The Universe of Discourse


Thu, 11 May 2017

Zomg lots more anagram stuff

I'm almost done with anagrams. For now, anyway. I think. This article is to mop up the last few leftover anagram-related matters so that I can put the subject to rest.

(Earlier articles: [1] [2] [3] [•] )

Code is available

Almost all the code I wrote for this project is available on Github.

The documentation is not too terrible, I think.

Anagram lists are available

I have also placed my scored anagram lists on my web site. Currently available are:

  • Original file from the 1990s. This contains 23,521 anagram pairs, the results of my original scoring algorithm on a hand-built dictionary that includes the Unix spellcheck dictionary (/usr/dict/words), the Webster's Second International Dictionary word list, and some lexicons copied from a contemporaneous release of WordNet. This file has been in the same place on my web site since 1997 and is certainly older than that.

  • New file from February. Unfortunately I forget what went into this file. Certainly everything in the previous file, and whatever else I had lying around, probably including the Moby Word Lists. It contains 38,333 anagram pairs.

  • Very big listing of Wikipedia article titles. (11 MB compressed) I acquired the current list of article titles from the English Wikipedia; there are around 13,000,000 of these. I scored these along with the other lexicons I had on hand. The results include 1,657,150 anagram pairs. See below for more discussion of this.

!‌!Con talk

On Saturday I gave a talk about the anagram-scoring work at !‌!Con in New York. The talk was not my best work, since I really needed 15 minutes to do a good job and I was unwilling to cut it short enough. (I did go overtime, which I deeply regret.) At least nobody came up to me afterward and complained.

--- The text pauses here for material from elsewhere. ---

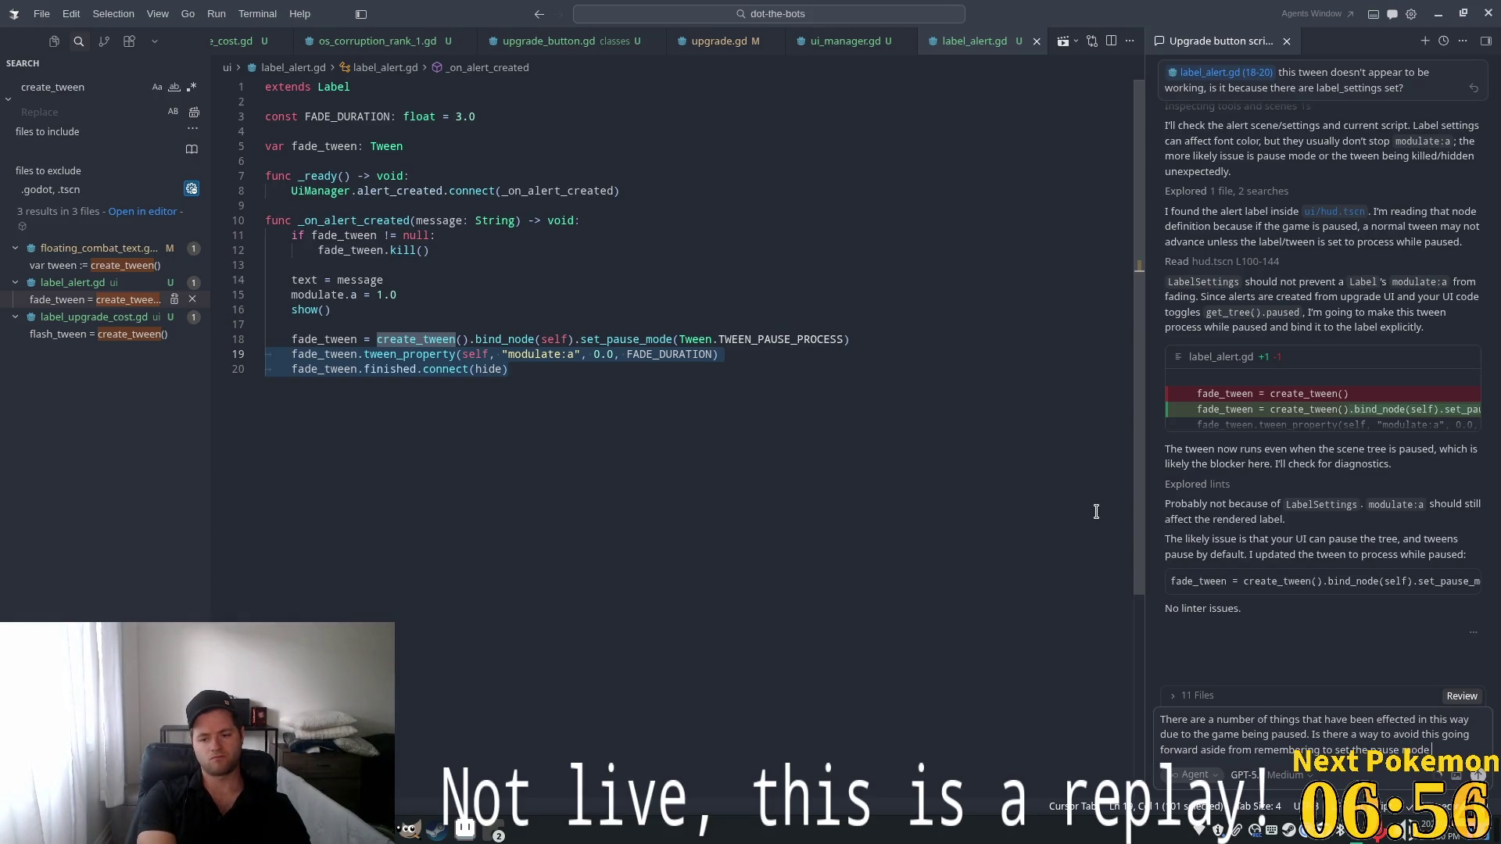
type(" each new co")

Talk materials are on my web site and I will link other talk-related stuff from there when it becomes available. The video will be available around the end of May, and the text transcript probably before that.

[ Addendum 20170518: The video is available thanks to Confreaks. ]

Both algorithms are exponential

The day after the talk an attendee asked me a very good question: why did I say that one algorithm for scoring algorithms was better than the other, when they are both exponential? (Sorry, I don't remember who you were—if you would like credit please drop me a note.)

The two algorithms are:

  • A brute-force search to construct all possible mappings from word A to word B, and then calculate the minimum score over all mappings (more details)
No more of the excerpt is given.